• **Work task**
Report all lines below with the word "elbow".

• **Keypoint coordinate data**
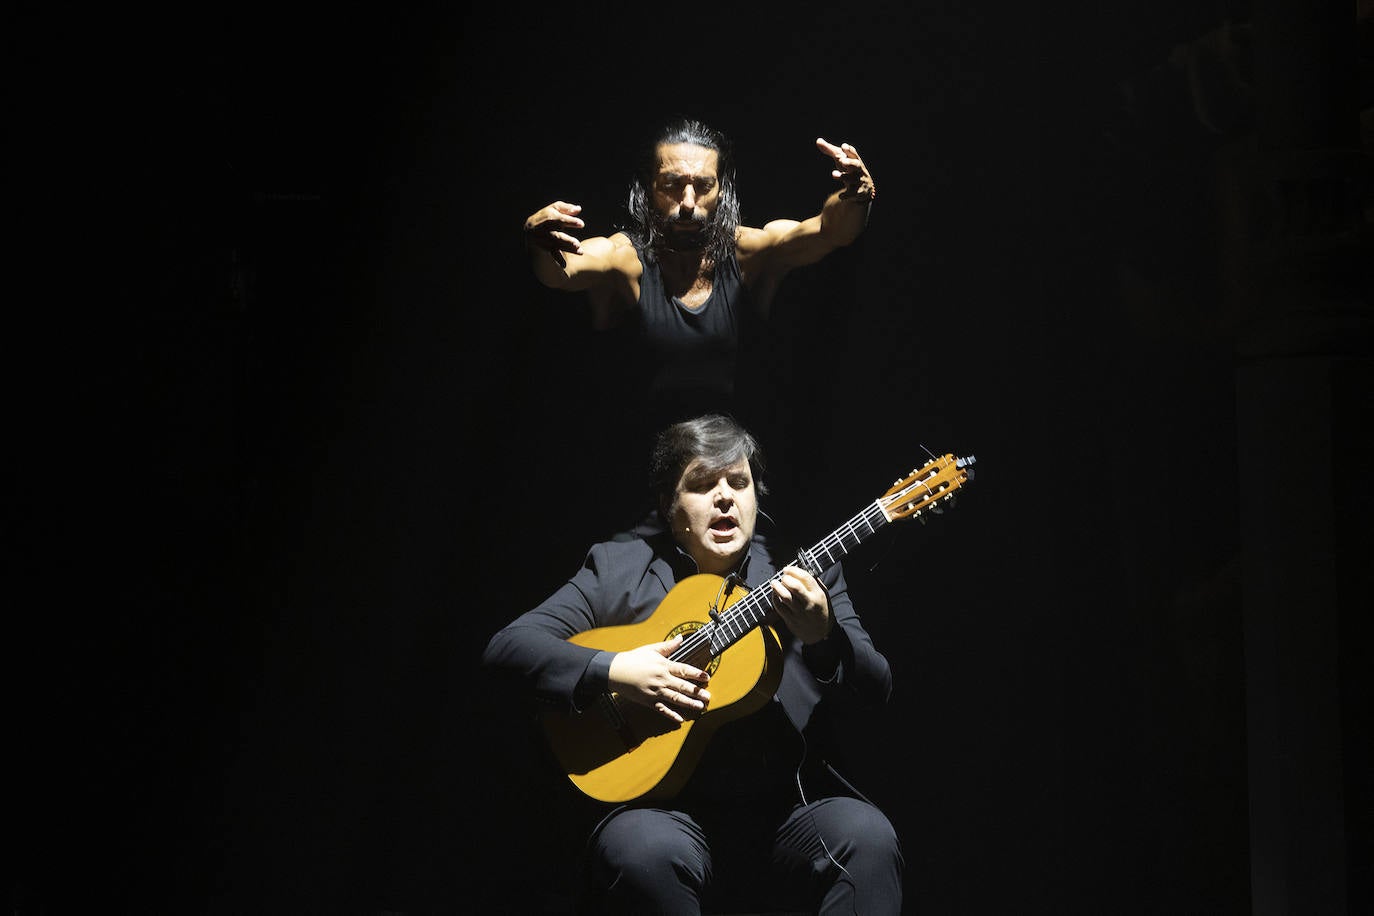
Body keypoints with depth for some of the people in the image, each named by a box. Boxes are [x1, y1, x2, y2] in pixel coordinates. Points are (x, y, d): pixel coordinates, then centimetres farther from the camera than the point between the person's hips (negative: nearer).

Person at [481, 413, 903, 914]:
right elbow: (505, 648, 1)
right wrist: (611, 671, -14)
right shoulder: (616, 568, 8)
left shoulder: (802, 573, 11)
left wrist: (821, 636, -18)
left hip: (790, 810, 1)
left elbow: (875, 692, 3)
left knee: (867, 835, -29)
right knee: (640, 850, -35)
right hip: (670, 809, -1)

--

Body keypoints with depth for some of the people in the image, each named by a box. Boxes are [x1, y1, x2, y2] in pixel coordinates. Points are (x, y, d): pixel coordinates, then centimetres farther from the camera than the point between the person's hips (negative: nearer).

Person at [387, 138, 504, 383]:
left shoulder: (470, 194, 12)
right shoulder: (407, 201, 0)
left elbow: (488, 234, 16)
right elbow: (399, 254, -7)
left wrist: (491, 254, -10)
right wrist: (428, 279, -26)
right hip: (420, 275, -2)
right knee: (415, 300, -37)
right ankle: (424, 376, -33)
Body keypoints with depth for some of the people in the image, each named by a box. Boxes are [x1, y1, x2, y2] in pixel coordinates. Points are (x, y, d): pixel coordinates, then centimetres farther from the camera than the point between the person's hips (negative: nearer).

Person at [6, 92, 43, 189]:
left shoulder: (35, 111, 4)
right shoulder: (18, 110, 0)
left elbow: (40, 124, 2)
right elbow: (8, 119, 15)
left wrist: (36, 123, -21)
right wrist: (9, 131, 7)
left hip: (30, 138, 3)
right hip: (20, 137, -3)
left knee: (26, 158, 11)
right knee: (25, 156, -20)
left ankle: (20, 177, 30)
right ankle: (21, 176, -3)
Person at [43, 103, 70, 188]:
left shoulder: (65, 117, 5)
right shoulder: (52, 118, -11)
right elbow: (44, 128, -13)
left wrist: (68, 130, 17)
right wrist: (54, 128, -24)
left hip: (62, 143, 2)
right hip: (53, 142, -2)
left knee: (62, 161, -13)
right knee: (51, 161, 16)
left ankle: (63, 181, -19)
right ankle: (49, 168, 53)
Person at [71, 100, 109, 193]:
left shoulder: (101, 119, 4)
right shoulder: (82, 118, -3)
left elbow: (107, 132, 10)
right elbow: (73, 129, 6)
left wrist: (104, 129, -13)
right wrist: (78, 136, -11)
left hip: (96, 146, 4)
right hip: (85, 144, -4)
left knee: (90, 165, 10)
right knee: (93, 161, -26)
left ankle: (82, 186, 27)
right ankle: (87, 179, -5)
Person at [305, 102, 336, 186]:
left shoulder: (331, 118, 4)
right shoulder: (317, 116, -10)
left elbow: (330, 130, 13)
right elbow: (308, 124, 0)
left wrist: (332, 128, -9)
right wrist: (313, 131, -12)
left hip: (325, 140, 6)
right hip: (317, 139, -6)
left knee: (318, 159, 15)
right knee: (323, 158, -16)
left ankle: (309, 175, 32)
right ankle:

* * *

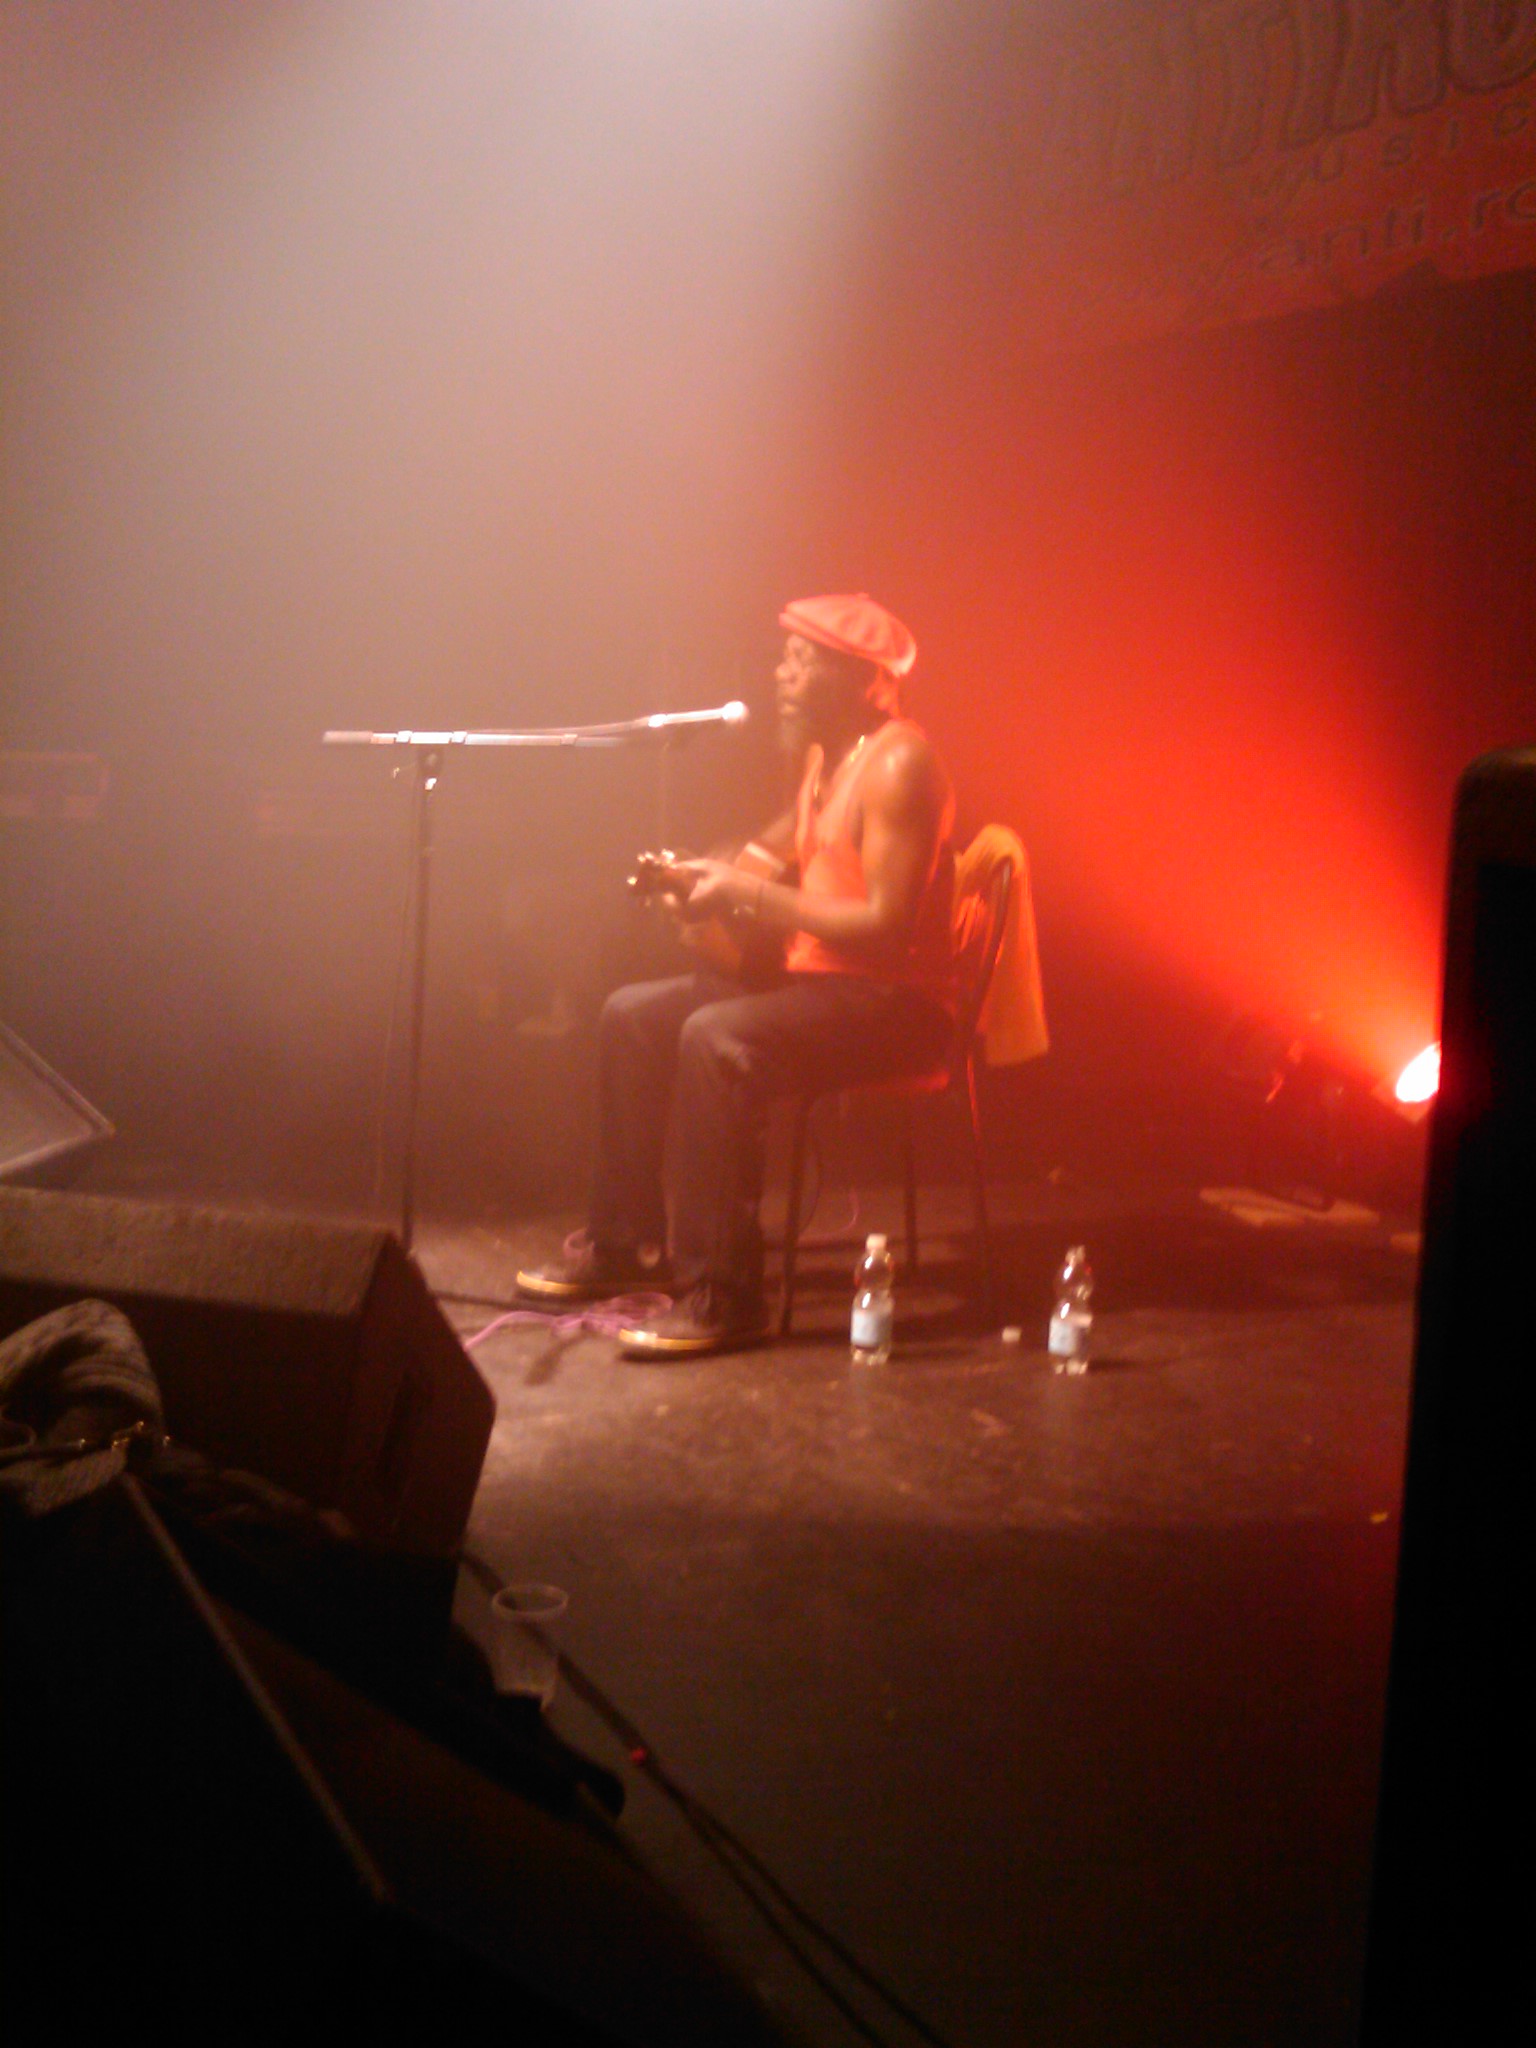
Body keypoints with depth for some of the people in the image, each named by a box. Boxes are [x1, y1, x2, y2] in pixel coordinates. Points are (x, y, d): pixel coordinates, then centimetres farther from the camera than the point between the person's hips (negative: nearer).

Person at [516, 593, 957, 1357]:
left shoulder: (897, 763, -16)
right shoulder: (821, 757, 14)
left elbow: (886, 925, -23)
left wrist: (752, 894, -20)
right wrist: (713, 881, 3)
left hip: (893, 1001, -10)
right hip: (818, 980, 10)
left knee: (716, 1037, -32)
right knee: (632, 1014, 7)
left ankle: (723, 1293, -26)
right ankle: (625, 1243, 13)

• **Answer space**
right elbow: (505, 648, 1)
left elbow: (875, 692, 3)
left elbow: (488, 234, 16)
right elbow: (399, 254, -7)
left elbow: (40, 124, 2)
right elbow: (8, 119, 15)
right elbow: (44, 128, -13)
left elbow: (107, 132, 10)
right elbow: (73, 129, 6)
left elbow: (330, 130, 13)
right elbow: (308, 124, 0)
left elbow: (886, 925, -23)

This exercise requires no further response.